• Assignment:
Word for word, print every entry below.

• Provided information:
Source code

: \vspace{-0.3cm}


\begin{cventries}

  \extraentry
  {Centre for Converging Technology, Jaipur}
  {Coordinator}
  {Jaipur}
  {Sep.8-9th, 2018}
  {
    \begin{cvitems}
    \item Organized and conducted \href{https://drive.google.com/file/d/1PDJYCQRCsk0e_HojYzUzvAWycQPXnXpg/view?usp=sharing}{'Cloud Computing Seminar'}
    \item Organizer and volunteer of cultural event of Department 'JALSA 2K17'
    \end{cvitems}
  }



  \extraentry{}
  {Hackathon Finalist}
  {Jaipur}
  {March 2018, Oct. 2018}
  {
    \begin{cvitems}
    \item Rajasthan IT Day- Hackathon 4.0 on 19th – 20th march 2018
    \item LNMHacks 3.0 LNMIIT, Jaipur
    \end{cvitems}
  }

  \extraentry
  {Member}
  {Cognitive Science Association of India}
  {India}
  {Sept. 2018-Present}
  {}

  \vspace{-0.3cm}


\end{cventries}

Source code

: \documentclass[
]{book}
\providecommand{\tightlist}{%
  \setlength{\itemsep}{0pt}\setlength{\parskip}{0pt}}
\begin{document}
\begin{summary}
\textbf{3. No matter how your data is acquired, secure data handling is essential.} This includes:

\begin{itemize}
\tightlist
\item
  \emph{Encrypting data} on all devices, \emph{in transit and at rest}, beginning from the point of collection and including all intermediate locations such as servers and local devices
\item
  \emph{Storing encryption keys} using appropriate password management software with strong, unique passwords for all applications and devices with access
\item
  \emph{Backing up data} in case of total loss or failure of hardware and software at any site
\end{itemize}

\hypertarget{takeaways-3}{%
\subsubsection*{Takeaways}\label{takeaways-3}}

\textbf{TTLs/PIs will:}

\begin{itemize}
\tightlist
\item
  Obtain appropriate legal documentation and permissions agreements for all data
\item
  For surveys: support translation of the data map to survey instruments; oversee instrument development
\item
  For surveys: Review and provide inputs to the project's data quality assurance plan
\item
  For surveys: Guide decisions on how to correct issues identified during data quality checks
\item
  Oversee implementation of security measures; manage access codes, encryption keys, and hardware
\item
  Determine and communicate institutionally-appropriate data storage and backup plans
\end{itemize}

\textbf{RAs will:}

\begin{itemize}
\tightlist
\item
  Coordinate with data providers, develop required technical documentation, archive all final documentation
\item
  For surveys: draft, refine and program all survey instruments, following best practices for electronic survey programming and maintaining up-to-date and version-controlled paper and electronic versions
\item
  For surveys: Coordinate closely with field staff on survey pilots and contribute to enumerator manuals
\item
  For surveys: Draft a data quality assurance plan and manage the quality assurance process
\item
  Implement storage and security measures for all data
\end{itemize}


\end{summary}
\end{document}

• Answer box:
Source code

: \vspace{-0.3cm}


\begin{cventries}

  \extraentry
  {Centre for Converging Technology, Jaipur}
  {Coordinator}
  {Jaipur}
  {Sep.8-9th, 2018}
  {
    \begin{cvitems}
    \item Organized and conducted \href{https://drive.google.com/file/d/1PDJYCQRCsk0e_HojYzUzvAWycQPXnXpg/view?usp=sharing}{'Cloud Computing Seminar'}
    \item Organizer and volunteer of cultural event of Department 'JALSA 2K17'
    \end{cvitems}
  }



  \extraentry{}
  {Hackathon Finalist}
  {Jaipur}
  {March 2018, Oct. 2018}
  {
    \begin{cvitems}
    \item Rajasthan IT Day- Hackathon 4.0 on 19th – 20th march 2018
    \item LNMHacks 3.0 LNMIIT, Jaipur
    \end{cvitems}
  }

  \extraentry
  {Member}
  {Cognitive Science Association of India}
  {India}
  {Sept. 2018-Present}
  {}

  \vspace{-0.3cm}


\end{cventries}

Source code

: \documentclass[
]{book}
\providecommand{\tightlist}{%
  \setlength{\itemsep}{0pt}\setlength{\parskip}{0pt}}
\begin{document}
\begin{summary}
\textbf{3. No matter how your data is acquired, secure data handling is essential.} This includes:

\begin{itemize}
\tightlist
\item
  \emph{Encrypting data} on all devices, \emph{in transit and at rest}, beginning from the point of collection and including all intermediate locations such as servers and local devices
\item
  \emph{Storing encryption keys} using appropriate password management software with strong, unique passwords for all applications and devices with access
\item
  \emph{Backing up data} in case of total loss or failure of hardware and software at any site
\end{itemize}

\hypertarget{takeaways-3}{%
\subsubsection*{Takeaways}\label{takeaways-3}}

\textbf{TTLs/PIs will:}

\begin{itemize}
\tightlist
\item
  Obtain appropriate legal documentation and permissions agreements for all data
\item
  For surveys: support translation of the data map to survey instruments; oversee instrument development
\item
  For surveys: Review and provide inputs to the project's data quality assurance plan
\item
  For surveys: Guide decisions on how to correct issues identified during data quality checks
\item
  Oversee implementation of security measures; manage access codes, encryption keys, and hardware
\item
  Determine and communicate institutionally-appropriate data storage and backup plans
\end{itemize}

\textbf{RAs will:}

\begin{itemize}
\tightlist
\item
  Coordinate with data providers, develop required technical documentation, archive all final documentation
\item
  For surveys: draft, refine and program all survey instruments, following best practices for electronic survey programming and maintaining up-to-date and version-controlled paper and electronic versions
\item
  For surveys: Coordinate closely with field staff on survey pilots and contribute to enumerator manuals
\item
  For surveys: Draft a data quality assurance plan and manage the quality assurance process
\item
  Implement storage and security measures for all data
\end{itemize}


\end{summary}
\end{document}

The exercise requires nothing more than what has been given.